Barry Reilly

Personal information
- Full name: Barry Reilly
- Born: 24 March 1948 Warwick, Queensland, Australia
- Died: 5 May 2021 (aged 73)

Playing information
- Height: 163 cm (5 ft 4 in)
- Weight: 79 kg (12 st 6 lb)
- Position: Second-row, Lock
Club
| Years | Team | Pld | T | G | FG | P |
| 1967–71 | Eastern Suburbs | 78 | 12 | 0 | 0 | 36 |
| 1972 | Cronulla-Sutherland | 7 | 0 | 0 | 0 | 0 |
| 1973–79 | Eastern Suburbs | 120 | 8 | 0 | 0 | 9 |
|  | Total | 205 | 20 | 0 | 0 | 45 |

Coaching information
Club
| Years | Team | Gms | W | D | L | W% |
| 1990 | Eastern Suburbs | 2 | 1 | 0 | 1 | 50 |
- Source:

= Barry Reilly =

Australian RL coach & former rugby league footballer (1948–2021)

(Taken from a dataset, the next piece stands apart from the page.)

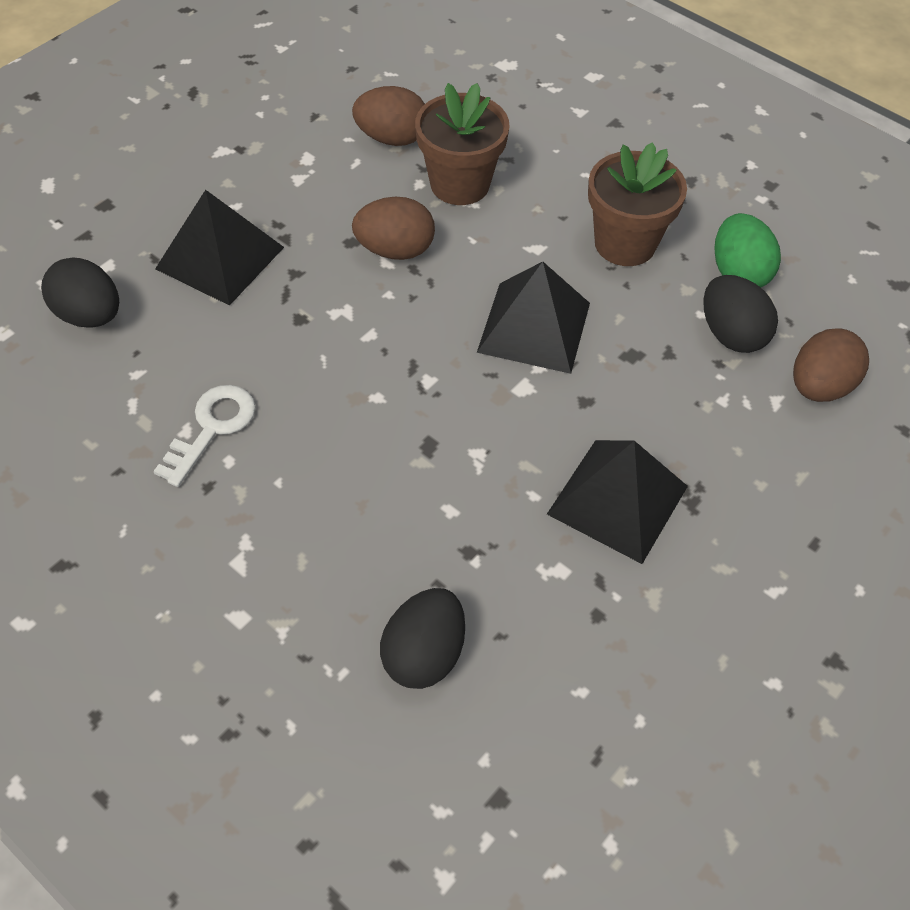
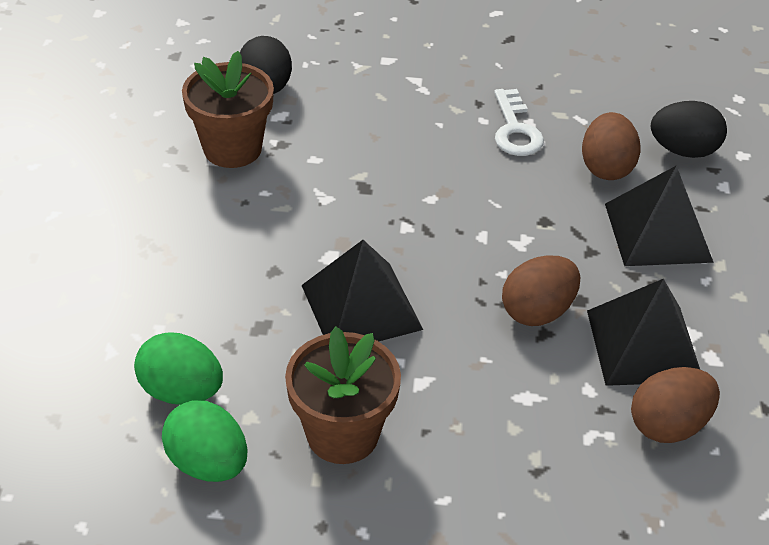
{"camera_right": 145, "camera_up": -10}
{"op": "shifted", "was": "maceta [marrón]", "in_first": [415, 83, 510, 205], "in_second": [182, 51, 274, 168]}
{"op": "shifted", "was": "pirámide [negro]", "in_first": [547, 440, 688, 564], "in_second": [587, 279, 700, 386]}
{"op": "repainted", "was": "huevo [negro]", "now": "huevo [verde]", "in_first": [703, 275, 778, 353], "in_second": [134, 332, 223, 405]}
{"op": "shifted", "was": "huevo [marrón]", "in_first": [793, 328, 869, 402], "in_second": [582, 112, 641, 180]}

Barry 'Bunny' Reilly (24 March 1948 – 5 May 2021) was an Australian rugby league footballer who played in the 1960s and 1970s.

==Career==

He played in the NSWRFL Premiership for the Eastern Suburbs Roosters from 1966 to 1971 and 1973–79, and the Cronulla-Sutherland Sharks in 1972.

Reilly was also known as 'The Axe' because of his defensive technique, which it was said allowed him to chop down opposition attackers like an axe. He was also a member of the Eastern Suburbs premiership-winning sides in 1974 and 1975. During the 1976 NSWRFL season, Reilly played as a prop forward for Eastern Suburbs in their unofficial 1976 World Club Challenge match against British champions St. Helens in Sydney.

Also a backrower, Reilly played almost 200 matches for the Roosters and was named as a bench player in that club's 'Team of the Century'.

During the 1990 season, Reilly helped out the club as a caretaker coach.

Reilly died on 5 May 2021 from kidney failure.